**Provided text**
········
Tuesday, November 6, 2012

Why does Mitt Romney want to be president?

Why does Mitt Romney want to be president?:

'via Blog this'

The answer, then, to the question “What does Mitt Romney think?” is this: It matters even less what Romney thinks than it matters for most presidents. Romney’s policy preferences are unusually weak, his deal-making instincts are unusually strong and his party will be unusually aggressive in policing his agenda. George W. Bush used his personal prestige to convince Republicans to vote for Medicare Part D, a debt-financed expansion of the welfare state that conservatives would typically have found noxious. Obama convinced his party to support the individual mandate, a Republican idea that he had vigorously opposed in the Democratic primary.
Romney does not have significant prestige within the Republican Party, which largely views him with mistrust. Perhaps more significant, his party has spent the past few years developing its governing agenda without him. “We don’t need a president to tell us in what direction to go,” said Grover Norquist, president of Americans for Tax Reform, at the 2012 Conservative Political Action Conference. “We just need a president to sign this stuff.”
In choosing Wisconsin Rep. Paul Ryan, the lead architect of the Republican House’s legislative agenda, as his running mate, Romney signaled his broad acceptance of Norquist’s argument. Whether a Romney administration would corral the votes to pass Ryan’s agenda remains an open question. Democrats seem much more likely to hold the Senate than they did six months ago.
········
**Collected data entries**
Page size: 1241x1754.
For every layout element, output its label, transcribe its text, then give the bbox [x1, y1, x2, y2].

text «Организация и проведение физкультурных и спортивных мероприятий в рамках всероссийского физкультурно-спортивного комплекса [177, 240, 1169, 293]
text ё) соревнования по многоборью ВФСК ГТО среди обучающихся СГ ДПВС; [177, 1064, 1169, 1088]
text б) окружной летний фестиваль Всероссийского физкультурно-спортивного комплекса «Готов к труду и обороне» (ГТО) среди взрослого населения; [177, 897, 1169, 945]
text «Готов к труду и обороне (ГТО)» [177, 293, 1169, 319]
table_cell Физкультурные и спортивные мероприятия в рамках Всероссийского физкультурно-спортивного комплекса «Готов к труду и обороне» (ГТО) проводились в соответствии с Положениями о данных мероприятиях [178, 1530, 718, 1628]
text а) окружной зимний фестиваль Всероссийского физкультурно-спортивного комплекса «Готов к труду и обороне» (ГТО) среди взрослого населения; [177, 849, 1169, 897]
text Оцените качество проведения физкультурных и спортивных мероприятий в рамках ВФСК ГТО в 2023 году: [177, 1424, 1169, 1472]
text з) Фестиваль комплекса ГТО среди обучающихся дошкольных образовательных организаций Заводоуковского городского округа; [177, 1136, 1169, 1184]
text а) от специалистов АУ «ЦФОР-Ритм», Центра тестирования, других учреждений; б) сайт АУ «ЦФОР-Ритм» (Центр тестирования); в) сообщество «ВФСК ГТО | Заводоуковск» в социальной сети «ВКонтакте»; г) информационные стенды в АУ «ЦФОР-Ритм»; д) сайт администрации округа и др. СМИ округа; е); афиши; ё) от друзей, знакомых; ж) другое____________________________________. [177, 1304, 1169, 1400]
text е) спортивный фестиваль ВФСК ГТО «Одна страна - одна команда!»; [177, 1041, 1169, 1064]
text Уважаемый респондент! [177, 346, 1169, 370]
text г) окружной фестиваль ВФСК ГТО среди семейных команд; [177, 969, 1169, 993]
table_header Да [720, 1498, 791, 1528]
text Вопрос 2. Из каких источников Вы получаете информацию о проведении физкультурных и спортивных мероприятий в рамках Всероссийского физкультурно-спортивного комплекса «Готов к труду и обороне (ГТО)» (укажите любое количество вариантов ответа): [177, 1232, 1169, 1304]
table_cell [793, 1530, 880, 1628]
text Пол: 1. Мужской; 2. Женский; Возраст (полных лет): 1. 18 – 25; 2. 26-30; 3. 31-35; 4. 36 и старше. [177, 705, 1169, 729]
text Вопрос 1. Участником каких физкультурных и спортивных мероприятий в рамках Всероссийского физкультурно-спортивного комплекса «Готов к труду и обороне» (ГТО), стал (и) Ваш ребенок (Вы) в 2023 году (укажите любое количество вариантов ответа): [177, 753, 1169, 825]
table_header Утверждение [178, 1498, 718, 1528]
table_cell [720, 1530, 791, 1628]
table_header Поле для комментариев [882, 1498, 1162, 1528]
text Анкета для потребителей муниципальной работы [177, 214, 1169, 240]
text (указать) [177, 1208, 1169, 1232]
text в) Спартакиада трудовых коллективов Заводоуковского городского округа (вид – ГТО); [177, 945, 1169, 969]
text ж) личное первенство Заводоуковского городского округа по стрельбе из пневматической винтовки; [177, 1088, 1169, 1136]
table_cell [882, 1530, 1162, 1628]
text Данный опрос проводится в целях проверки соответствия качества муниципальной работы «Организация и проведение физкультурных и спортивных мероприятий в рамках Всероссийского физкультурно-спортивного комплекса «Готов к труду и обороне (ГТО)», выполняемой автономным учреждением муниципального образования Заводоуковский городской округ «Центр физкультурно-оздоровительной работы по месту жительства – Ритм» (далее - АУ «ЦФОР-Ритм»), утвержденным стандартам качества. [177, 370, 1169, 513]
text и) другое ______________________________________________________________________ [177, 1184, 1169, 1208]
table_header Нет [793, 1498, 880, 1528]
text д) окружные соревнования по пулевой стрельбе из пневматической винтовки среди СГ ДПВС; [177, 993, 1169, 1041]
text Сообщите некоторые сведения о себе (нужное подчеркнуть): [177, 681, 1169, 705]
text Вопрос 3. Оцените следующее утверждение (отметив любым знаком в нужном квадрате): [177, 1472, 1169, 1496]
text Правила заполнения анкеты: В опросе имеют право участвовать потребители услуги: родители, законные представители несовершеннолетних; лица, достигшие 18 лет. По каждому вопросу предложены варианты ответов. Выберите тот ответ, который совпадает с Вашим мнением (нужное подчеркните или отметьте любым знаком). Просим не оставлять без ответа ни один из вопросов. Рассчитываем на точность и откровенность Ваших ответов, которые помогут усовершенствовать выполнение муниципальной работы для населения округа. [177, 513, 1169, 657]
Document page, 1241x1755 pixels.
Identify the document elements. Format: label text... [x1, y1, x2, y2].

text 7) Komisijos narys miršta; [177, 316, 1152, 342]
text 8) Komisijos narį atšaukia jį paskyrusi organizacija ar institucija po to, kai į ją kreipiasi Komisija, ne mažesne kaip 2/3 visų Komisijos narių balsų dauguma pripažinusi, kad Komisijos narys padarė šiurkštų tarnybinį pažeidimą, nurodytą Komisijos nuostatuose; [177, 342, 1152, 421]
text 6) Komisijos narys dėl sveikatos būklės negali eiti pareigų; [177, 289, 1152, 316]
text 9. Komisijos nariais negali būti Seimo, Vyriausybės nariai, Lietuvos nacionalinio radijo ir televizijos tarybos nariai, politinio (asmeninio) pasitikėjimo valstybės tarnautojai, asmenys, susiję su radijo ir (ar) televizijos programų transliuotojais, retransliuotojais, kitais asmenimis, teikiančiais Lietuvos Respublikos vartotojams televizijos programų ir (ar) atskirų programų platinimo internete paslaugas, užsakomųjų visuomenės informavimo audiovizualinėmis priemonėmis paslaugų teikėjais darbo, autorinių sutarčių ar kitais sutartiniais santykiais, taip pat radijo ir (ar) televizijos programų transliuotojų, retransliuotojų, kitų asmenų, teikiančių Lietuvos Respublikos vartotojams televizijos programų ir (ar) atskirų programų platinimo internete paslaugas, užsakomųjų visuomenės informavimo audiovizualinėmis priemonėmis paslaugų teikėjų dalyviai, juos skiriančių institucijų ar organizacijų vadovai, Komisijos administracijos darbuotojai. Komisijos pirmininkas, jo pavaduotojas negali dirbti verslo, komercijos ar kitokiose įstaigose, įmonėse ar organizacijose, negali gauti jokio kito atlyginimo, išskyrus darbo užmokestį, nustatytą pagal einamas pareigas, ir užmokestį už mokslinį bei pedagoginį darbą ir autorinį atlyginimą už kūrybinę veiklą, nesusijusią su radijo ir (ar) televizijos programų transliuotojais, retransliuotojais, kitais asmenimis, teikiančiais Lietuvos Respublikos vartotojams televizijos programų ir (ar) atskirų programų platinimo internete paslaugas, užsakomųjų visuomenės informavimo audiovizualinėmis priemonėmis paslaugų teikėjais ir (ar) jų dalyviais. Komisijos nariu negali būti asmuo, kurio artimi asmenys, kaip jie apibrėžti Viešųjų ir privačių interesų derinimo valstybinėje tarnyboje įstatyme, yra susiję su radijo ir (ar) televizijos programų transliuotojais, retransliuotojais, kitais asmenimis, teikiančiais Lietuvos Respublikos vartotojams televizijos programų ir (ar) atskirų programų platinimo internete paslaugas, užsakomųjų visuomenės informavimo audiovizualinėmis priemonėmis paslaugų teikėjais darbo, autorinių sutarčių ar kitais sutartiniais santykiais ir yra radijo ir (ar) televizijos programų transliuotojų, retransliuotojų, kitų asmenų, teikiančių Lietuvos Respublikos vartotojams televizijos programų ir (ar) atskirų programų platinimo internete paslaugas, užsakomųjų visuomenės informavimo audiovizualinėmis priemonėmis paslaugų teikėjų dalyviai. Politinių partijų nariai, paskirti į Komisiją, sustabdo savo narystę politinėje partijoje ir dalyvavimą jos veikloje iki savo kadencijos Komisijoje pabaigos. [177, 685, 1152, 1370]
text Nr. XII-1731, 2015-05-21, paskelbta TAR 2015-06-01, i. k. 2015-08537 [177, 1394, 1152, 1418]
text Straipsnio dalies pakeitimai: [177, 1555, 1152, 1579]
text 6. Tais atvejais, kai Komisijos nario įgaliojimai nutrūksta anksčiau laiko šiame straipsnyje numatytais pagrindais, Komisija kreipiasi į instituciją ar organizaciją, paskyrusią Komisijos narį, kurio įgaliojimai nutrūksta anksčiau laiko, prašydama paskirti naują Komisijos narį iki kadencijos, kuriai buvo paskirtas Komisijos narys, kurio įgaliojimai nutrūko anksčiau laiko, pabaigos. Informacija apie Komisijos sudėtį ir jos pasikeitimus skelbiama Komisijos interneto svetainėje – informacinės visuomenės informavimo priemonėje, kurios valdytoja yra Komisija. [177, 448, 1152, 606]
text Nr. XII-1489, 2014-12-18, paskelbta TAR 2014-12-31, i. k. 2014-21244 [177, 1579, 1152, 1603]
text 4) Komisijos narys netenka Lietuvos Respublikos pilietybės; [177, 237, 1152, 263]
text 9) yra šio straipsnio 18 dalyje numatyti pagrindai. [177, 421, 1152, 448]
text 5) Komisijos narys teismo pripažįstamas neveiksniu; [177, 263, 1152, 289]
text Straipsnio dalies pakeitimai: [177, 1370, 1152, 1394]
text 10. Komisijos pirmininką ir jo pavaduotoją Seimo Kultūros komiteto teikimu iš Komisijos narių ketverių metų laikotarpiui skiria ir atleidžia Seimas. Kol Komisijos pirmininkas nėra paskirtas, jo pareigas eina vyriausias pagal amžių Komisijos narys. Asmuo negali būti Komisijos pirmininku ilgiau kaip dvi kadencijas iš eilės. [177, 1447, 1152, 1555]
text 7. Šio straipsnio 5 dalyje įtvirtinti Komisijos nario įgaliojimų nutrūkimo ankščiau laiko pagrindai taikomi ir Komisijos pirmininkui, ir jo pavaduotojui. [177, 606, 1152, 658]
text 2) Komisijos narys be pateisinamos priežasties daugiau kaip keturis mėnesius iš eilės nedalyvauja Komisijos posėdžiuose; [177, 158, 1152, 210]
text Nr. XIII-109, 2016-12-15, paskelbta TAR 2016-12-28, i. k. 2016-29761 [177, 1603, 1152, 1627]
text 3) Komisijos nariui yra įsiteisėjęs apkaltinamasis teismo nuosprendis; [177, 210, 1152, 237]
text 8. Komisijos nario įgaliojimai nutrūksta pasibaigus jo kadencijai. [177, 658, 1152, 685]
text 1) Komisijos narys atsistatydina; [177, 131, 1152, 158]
········
**Questions on the material**
1) Which people are named in the passage on Mitt Romney? List every one of them.
2) From the passage on Mitt Romney, copy the part that opens with the words containing "Romney does not" and closes with "six months ago.".

**Solutions to the tasks**
1) Mitt Romney, George W. Bush, Obama, Grover Norquist, Paul Ryan

2)
Romney does not have significant prestige within the Republican Party, which largely views him with mistrust. Perhaps more significant, his party has spent the past few years developing its governing agenda without him. “We don’t need a president to tell us in what direction to go,” said Grover Norquist, president of Americans for Tax Reform, at the 2012 Conservative Political Action Conference. “We just need a president to sign this stuff.”
In choosing Wisconsin Rep. Paul Ryan, the lead architect of the Republican House’s legislative agenda, as his running mate, Romney signaled his broad acceptance of Norquist’s argument. Whether a Romney administration would corral the votes to pass Ryan’s agenda remains an open question. Democrats seem much more likely to hold the Senate than they did six months ago.